По пути в госпиталь я меняю направление: прощение — великое дело, но оно совсем не лечит душу мужчины так, как хотелось бы. Руки зудят от желания сделать хоть что-то, ответить на этот плевок судьбы хот как-то, да хотя бы рассмеяться ему в лицо!

Долго обдумываю бессмыслицу, происходящую в моей жизни: я и женщины, я и красота, я и бесконечная очередь голодных женских тел, сотни влюблённых глаз, обращённых на меня с надеждой, угрозой, требованиями. Если я моногам, то какого чёрта всё это происходит со мной? Я тысячу раз разглядывал своё отражение в зеркале — лицо, как лицо, без изъянов, нормальное мужское лицо, ни чем, по сути, не отличающееся от лица Марка… Да Пинчер и тот, на мой взгляд, куда притягательнее меня. Тогда как и чем объяснить всё происходящее со мной? Откуда они? Зачем они? Почему я?

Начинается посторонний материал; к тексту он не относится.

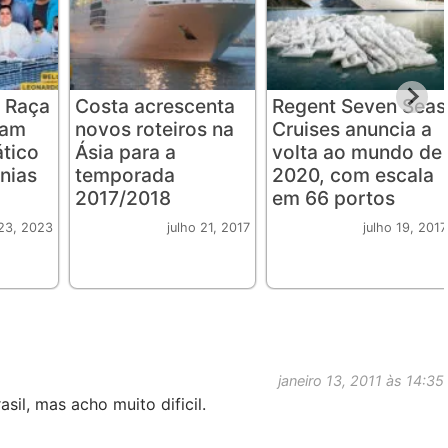
 Raça
Costa acrescenta
Regent Seven Seas
iam
novos roteiros na
Cruises anuncia a
ático
Ásia para a
volta ao mundo de
nias
temporada
2020, com escala
2017/2018
em 66 portos
23, 2023
julho 21, 2017
julho 19, 2017
janeiro 13, 2011 às 14:35
sil, mas acho muito dificil.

Еду к своему мастеру татуировщику. Сегодня у меня появится ещё одно тату, последнее: имя жены. Я выбрал шею — самое деликатное место, достаточно интимное и в то же время всегда открытое, так что любой брошенный на меня взгляд, не важно, мужской или женский, сразу поймёт мой посыл: я занят и принадлежу одной женщине. Пусть смеются, пусть обсуждают, пусть думают, что хотят, главное, все будут знать, что я недоступен.

— Парень, ты пожалеешь об этом однажды, — заявляет Кай.

— Мне следовало сделать её намного раньше, — отвечаю. — Так что давай, твори! Время — деньги.